In oktober kregen Daron Acemoglu, Simon Johnson en James Robinson de Prijs van de Zweedse Rijksbank voor Economische Wetenschappen ter nagedachtenis aan Alfred Nobel – kortweg de Nobelprijs voor de Economie. Wat heeft het trio voor de wetenschap en de wereld betekend?
In het kort
- De laureaten hebben laten zien dat welvaartsverschillen verklaard kunnen worden aan de hand van de kwaliteit van instituties.
- Ondanks kritiek op hun methodes hebben ze het economisch historisch onderzoek blijvend veranderd.
Instituties worden door economen vaak omschreven als de politieke en economische spelregels in een samenleving en worden door velen beschouwd als een van de belangrijkste drijvende krachten achter economische groei. Maar waarom hebben sommige landen instituties die leiden tot een toename van de welvaart voor inwoners, terwijl in andere landen instituties vooral helpen om een kleine kliek rijk te maken? Voor een antwoord op deze vraag hebben Acemoglu, Johnson en Robinson (AJR) dit jaar de Nobelprijs voor de Economie gekregen.
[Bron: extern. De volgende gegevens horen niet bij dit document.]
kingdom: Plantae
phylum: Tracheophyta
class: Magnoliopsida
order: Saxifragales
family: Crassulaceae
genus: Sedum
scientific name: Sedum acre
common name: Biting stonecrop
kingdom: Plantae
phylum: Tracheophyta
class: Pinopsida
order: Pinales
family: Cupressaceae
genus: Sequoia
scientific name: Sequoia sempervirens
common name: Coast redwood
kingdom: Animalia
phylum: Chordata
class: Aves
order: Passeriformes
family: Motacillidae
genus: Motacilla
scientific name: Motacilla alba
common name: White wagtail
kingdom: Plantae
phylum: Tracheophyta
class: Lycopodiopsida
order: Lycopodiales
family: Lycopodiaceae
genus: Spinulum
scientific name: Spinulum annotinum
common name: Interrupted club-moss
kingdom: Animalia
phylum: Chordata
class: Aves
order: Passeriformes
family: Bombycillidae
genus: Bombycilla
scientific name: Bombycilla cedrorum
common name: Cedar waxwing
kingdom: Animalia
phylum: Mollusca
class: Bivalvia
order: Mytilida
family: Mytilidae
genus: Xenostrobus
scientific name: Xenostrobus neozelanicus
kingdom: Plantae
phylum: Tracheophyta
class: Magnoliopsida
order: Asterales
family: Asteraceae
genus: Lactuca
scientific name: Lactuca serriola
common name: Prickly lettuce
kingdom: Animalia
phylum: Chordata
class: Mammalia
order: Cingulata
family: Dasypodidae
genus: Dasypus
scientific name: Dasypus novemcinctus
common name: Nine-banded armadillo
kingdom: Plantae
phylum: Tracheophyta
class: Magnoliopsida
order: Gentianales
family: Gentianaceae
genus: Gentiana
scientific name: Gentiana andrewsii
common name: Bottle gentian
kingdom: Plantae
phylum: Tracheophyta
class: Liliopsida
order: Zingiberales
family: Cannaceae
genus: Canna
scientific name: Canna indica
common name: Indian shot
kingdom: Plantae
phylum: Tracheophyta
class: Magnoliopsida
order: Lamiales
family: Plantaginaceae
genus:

Inclusieve of uitbuitende instituties
Het werk van AJR bouwt voort op belangrijke bijdragen van eerdere economen, met name van Douglass North (1990) over instituties en economische prestaties. North heeft in 1993 de Nobelprijs voor de Economie gekregen voor het argument dat goede instituties zorgen voor de juiste prikkels in de economie. In zijn bekendste argument pleit hij voor stabiele eigendomsrechten, die de prikkel geven om in (bijvoorbeeld) de kwaliteit van landbouwgrond te investeren. Maar waar North vooral theoretisch en beschrijvend te werk ging, hebben AJR systematisch empirisch bewijs verzameld over hoe instituties tot stand komen en welk belang ze hebben in economische ontwikkeling.
Het drietal verklaart de institutionele verschillen tussen landen aan de hand van de historische oorsprong van deze instituties. In hun bekendste studie (Acemoglu et al., 2001) stellen ze dat Europese kolonisten verschillende kolonisatiestrategieën hanteerden, afhankelijk van de lokale omstandigheden. In gebieden waar Europeanen zich permanent (en vaak in groteren getale) vestigden vanwege gunstige gezondheidsomstandigheden (lage sterftecijfers), werden ‘inclusieve’ instituties opgezet, die eigendomsrechten beschermden en economische ontwikkeling bevorderden. Dit was voornamelijk het geval in Noord-Amerikaanse regio’s. In gebieden met hoge sterftecijfers, zoals met name in Afrika, werden kolonisten afgeschrikt zodat er zich minder Europeanen vestigden. In plaats van zich te vestigen, richtten ze extractieve instituties op, die de structurele economische groei belemmeren. Acemoglu en Robinson (2012) hebben deze bevindingen voor een breder publiek toegankelijk gemaakt in hun boek Why nations fail.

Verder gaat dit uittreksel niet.